Я пожала плечами и опустила руки:
— Ну вот. Здесь всё, что я тогда уничтожила у тебя в мастерской.
— Это не ты уничтожила, а твой приятель — идиот.
— Я была в ответе за это.
— Да, я знаю. — Отец провел рукой по краю стола. — Всё это, должно быть, стоило немалых денег?
— 416 922 жетона.
Он нахмурился:
— Джазмин, ты что, заплатила из тех денег, которые…
— Папа, пожалуйста… — Я обессиленно опустилась на стул. — Я знаю, что ты не одобряешь то, за что я получила эти деньги. Но…
— Мой отец — твой дед — страдал от тяжёлой депрессии. Он покончил с собой, когда мне было восемь лет.
Я кивнула. Отец редко обсуждал эту тёмную страницу семейной истории.
— Даже когда он был ещё жив, он не жил по–настоящему. Я фактически вырос без отца. Я не знаю, что это такое — быть отцом. Поэтому я старался сделать как лучше…
— Отец, это не ты плохой. Просто я — ужасная дочь.
— Подожди, дай мне договорить. — Отец опустился на колени, потом уселся на пятки. Шестьдесят лет он каждый день пять раз молился в этой позе — он умел сидеть так, чтобы ему было удобно. — Мне пришлось до всего доходить своим умом. Я имею в виду, у меня не было никакого образца, как быть отцом. К тому же, я выбрал для нас тяжёлую жизнь эмигрантов в пограничном городе.
— Я не жалуюсь, — вставила я. — Я лучше буду много работать и небогато жить в Артемиде, чем какой–нибудь богачкой на Земле. Здесь мой дом…

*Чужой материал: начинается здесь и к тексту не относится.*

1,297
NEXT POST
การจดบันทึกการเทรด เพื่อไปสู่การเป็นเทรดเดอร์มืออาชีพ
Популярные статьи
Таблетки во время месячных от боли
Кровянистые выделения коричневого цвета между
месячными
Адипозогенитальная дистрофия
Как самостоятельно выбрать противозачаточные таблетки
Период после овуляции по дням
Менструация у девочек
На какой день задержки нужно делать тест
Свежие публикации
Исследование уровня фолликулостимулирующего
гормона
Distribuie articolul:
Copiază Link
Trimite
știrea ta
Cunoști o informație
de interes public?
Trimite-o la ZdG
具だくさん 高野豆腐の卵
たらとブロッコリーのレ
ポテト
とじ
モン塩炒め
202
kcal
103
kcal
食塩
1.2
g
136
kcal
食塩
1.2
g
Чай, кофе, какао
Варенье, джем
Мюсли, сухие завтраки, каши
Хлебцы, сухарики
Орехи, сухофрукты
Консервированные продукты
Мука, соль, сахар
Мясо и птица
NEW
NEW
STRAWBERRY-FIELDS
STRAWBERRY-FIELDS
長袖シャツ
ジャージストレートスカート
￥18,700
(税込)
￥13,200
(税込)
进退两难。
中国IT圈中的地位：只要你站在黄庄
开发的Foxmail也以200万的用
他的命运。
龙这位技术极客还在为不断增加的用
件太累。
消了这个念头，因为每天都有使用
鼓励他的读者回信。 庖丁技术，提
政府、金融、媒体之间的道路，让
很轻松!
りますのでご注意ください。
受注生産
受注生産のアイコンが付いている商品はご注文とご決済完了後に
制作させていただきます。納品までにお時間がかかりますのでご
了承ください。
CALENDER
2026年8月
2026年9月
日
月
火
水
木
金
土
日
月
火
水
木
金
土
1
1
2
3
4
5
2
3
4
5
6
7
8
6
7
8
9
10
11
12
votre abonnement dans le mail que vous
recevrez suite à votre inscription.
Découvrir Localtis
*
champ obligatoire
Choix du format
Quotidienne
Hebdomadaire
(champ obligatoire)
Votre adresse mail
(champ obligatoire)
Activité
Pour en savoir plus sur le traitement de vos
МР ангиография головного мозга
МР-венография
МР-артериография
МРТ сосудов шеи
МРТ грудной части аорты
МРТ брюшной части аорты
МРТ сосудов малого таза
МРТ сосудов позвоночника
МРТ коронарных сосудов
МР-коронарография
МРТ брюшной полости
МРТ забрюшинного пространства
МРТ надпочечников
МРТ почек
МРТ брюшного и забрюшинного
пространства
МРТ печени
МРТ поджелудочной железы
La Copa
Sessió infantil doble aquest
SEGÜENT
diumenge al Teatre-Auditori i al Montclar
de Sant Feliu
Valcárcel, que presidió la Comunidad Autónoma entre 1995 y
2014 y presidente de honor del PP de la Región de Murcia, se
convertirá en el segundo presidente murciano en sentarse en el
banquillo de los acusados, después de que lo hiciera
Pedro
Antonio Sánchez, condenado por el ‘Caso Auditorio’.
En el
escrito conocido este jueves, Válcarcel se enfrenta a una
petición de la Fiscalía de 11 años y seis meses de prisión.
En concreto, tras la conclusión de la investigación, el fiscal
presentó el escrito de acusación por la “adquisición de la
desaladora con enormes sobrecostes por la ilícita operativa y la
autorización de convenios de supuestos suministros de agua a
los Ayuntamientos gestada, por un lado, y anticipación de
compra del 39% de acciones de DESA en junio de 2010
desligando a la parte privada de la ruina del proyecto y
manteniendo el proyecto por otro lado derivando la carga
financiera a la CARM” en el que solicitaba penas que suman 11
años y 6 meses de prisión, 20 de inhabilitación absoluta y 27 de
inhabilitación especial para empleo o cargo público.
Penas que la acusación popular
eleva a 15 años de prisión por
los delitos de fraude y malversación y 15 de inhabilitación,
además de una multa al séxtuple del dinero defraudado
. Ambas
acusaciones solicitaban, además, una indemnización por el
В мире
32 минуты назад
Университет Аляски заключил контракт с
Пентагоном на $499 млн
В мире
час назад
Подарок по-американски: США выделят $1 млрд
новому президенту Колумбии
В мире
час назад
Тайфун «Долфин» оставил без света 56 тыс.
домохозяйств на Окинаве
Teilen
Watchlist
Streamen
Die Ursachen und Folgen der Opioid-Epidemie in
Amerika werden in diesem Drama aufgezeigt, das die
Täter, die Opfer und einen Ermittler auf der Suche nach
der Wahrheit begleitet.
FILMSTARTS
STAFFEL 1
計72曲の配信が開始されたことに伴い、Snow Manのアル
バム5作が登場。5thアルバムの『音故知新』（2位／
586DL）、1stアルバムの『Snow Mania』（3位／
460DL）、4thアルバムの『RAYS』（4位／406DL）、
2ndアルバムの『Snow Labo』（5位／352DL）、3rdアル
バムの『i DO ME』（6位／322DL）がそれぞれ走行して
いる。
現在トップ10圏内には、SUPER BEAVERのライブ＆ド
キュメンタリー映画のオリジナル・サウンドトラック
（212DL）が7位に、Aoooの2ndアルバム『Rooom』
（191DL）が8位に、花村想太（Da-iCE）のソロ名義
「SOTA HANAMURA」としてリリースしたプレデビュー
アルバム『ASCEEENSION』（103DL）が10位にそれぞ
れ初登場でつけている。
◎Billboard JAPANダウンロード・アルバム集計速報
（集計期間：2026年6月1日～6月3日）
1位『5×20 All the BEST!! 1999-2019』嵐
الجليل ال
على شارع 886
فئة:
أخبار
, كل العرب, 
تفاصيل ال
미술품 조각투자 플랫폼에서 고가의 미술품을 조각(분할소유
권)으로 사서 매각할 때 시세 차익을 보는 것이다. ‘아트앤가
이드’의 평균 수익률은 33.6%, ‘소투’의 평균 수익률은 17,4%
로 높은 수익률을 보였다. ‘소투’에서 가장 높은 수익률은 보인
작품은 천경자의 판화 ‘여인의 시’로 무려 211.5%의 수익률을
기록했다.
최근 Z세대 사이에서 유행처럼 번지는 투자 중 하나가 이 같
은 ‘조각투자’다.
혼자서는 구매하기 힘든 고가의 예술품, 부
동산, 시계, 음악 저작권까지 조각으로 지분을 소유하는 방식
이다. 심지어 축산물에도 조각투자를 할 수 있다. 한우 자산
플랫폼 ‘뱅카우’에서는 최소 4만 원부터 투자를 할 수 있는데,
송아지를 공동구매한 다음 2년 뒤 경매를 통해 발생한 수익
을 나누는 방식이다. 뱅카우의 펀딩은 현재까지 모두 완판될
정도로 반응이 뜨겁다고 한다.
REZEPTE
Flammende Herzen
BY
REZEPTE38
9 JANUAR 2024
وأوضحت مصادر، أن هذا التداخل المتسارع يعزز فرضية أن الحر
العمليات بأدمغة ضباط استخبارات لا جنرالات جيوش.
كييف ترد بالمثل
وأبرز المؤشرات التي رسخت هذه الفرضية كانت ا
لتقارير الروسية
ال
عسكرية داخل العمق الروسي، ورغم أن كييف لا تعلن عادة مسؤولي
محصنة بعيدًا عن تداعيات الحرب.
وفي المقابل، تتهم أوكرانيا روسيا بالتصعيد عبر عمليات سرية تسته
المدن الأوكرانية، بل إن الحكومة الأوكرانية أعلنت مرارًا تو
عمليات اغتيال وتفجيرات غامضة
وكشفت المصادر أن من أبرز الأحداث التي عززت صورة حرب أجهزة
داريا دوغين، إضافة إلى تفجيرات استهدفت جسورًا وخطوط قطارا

Отец поднял руку, и я замолчала:
— Я пытался подготовить тебя к жизни в этом мире. Чтобы ты больше полагалась на себя. Я никогда не потакал тебе ни в чем, потому, что мир вокруг не станет этого делать, а я хотел, чтобы ты была готова ко всему. Конечно, мы иногда ссорились — но покажи мне семью, где не ссорятся? И кое– какие стороны твоей жизни мне никогда не нравились. Но в целом, ты стала сильной, уверенной в себе женщиной, и я горжусь тобой. И из–за этого горжусь собой — что мне удалось вырастить тебя такой.
У меня задрожали губы.
— Всю жизнь я придерживался учения Магомета, — продолжал отец. — Я старался быть честным и порядочным человеком во всех своих поступках. Но как и любому человеку, мне свойственно ошибаться. И грешить. Если ценой твоего спокойствия будет маленькое пятнышко на моей душе, так и быть. Я надеюсь, я уже доказал Аллаху, что достоин прощения.
Он взял мои руки в свои:
— Джазмин, я принимаю эту компенсацию, хотя и знаю, что деньги были получены нечестным образом. И я прощаю тебя.